__Texte source__.

# # # #

Pascal : les deux. Indéniablement culotté parce qu'il devait y avoir un premier film, et ce fut le nôtre. Nous n'avions pas d'enjeux particuliers, en tant que jeunes réalisateurs, et ne serons pas grillés ad vitam aeternam si les critiques se révèlent désastreuses. Pour autant, le pari reste casse-gueule à cause des récentes réactions anti-3D. Hollywood a converti à tout va la majorité de ses productions pour un résultat visuellement médiocre. Du coup, l'envie de voir des images en relief se fait moins ressentir.

Julien : M'est d'avis que le relief doit se considérer à la manière du 5.1 par rapport à la Stéréo. C'est mieux, dans l'hypothèse où les contraintes pratiques iraient en s'estompant, mais il semble illogique de se rétribuer davantage pour une composante supplémentaire qui n'est pas fondamentale. Payer pour Avatar à la rigueur, mais voir un film français à petit budget (Derrière les murs a coûté 2 millions d'euros à peine) et payer jusqu'à 12?50 la place de cinéma ? C'est compliqué.

Vous dites utiliser la 3D comme outil narratif dans Derrière les murs. Qu'est ce que cela apporte à l'intrigue selon vous ?

# # # #

__Données__.
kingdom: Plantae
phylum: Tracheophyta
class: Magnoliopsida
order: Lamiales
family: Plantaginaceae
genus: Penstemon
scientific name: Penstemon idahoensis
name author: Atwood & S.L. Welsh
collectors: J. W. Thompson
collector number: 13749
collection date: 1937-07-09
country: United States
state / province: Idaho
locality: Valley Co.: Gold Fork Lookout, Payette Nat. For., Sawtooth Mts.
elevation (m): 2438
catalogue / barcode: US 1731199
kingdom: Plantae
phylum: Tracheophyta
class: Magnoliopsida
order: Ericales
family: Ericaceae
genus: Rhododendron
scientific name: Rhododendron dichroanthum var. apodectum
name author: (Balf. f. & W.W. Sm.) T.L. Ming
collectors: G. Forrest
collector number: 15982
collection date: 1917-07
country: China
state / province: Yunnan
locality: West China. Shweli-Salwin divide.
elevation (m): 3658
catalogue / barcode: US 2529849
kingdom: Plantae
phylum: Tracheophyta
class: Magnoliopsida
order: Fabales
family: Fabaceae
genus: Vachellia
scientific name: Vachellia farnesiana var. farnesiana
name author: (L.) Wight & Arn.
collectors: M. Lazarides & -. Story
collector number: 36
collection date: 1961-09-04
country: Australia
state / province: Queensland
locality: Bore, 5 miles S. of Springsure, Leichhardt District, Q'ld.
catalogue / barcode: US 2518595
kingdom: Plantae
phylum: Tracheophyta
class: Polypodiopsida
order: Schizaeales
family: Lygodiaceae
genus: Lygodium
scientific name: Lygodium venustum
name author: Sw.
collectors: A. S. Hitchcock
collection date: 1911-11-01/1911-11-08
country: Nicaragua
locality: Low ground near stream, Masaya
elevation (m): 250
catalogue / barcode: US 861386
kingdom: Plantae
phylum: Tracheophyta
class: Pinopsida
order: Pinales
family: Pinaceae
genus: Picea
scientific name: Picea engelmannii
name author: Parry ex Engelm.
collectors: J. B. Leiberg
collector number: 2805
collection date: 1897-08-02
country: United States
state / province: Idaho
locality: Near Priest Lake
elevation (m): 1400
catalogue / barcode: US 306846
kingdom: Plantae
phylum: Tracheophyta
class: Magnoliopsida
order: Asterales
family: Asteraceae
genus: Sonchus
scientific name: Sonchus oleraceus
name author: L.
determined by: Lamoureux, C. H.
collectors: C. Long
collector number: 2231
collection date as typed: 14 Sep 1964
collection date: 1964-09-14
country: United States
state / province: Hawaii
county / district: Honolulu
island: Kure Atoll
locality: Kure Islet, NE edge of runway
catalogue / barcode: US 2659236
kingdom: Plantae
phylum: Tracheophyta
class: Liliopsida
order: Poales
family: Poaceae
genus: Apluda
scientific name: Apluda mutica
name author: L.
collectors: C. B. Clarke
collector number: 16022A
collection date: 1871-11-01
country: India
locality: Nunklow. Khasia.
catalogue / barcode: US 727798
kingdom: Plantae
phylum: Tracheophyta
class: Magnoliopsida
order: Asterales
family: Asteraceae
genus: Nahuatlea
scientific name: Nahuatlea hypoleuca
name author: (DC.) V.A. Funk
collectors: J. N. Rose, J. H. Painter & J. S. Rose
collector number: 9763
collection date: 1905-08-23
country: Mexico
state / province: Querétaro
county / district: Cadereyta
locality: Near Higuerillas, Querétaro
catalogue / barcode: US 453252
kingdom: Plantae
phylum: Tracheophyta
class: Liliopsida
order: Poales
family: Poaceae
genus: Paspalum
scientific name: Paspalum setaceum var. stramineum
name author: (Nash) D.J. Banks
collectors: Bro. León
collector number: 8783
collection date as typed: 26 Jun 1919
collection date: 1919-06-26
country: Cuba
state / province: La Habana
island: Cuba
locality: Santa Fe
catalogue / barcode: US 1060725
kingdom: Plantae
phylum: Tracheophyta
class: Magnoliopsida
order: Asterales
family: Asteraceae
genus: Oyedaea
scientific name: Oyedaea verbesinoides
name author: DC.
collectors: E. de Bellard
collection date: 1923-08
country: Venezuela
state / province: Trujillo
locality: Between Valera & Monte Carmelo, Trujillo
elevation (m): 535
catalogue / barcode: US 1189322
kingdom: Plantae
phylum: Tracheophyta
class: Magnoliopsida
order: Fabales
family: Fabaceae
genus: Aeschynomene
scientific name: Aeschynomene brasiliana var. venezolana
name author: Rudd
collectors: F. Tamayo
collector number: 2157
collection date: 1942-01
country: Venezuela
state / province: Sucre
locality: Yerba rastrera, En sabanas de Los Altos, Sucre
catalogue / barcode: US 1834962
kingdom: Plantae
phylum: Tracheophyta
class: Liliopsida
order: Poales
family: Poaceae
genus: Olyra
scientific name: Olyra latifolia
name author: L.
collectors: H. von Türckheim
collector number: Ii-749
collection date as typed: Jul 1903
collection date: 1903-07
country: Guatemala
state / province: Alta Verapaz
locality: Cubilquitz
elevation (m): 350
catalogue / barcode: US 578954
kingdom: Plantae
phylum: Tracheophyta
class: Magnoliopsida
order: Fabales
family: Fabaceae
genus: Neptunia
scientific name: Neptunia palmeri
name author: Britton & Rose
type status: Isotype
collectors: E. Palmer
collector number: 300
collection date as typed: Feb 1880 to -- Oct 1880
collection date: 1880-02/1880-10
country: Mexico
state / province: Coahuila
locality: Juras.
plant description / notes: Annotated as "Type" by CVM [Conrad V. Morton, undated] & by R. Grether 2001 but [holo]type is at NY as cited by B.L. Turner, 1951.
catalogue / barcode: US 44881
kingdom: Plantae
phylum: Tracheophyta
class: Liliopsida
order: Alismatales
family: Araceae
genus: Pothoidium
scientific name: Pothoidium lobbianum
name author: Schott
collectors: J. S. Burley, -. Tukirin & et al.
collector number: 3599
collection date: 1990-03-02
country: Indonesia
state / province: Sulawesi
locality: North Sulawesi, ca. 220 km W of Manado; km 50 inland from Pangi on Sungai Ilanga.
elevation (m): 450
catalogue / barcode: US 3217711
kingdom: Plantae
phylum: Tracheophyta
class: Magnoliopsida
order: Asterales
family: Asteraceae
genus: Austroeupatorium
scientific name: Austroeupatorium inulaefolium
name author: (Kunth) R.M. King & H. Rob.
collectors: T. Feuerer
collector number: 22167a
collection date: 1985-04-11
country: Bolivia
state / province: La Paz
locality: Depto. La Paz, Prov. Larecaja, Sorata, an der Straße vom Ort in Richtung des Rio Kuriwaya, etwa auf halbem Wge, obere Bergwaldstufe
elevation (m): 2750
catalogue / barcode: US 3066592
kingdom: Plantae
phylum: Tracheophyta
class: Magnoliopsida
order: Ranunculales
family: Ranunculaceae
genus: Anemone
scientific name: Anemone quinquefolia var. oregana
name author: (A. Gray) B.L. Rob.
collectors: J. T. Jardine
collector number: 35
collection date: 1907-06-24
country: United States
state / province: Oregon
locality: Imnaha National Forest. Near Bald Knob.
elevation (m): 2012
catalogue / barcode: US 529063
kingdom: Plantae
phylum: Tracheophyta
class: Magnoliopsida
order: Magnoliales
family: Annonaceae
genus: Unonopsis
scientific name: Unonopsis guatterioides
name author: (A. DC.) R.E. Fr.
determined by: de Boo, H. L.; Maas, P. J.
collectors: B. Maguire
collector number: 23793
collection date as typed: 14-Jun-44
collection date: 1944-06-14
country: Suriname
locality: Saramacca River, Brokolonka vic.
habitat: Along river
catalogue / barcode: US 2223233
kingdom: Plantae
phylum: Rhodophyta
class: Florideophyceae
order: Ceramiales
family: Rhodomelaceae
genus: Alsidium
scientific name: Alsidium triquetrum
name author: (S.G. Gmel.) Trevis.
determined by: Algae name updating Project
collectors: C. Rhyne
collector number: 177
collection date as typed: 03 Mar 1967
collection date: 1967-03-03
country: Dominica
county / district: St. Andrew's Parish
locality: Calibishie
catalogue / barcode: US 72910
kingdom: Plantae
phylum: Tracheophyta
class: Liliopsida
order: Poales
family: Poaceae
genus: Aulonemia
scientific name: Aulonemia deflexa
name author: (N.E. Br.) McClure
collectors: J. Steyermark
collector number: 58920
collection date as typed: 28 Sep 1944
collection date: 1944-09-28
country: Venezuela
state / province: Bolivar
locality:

# # # #

__Consigne__. Extrayez de l'entretien, sans rien y changer, le passage qui débute aux mots « Julien : M'est » et s'achève après « selon vous ? ».

__Résultat__.
Julien : M'est d'avis que le relief doit se considérer à la manière du 5.1 par rapport à la Stéréo. C'est mieux, dans l'hypothèse où les contraintes pratiques iraient en s'estompant, mais il semble illogique de se rétribuer davantage pour une composante supplémentaire qui n'est pas fondamentale. Payer pour Avatar à la rigueur, mais voir un film français à petit budget (Derrière les murs a coûté 2 millions d'euros à peine) et payer jusqu'à 12?50 la place de cinéma ? C'est compliqué.

Vous dites utiliser la 3D comme outil narratif dans Derrière les murs. Qu'est ce que cela apporte à l'intrigue selon vous ?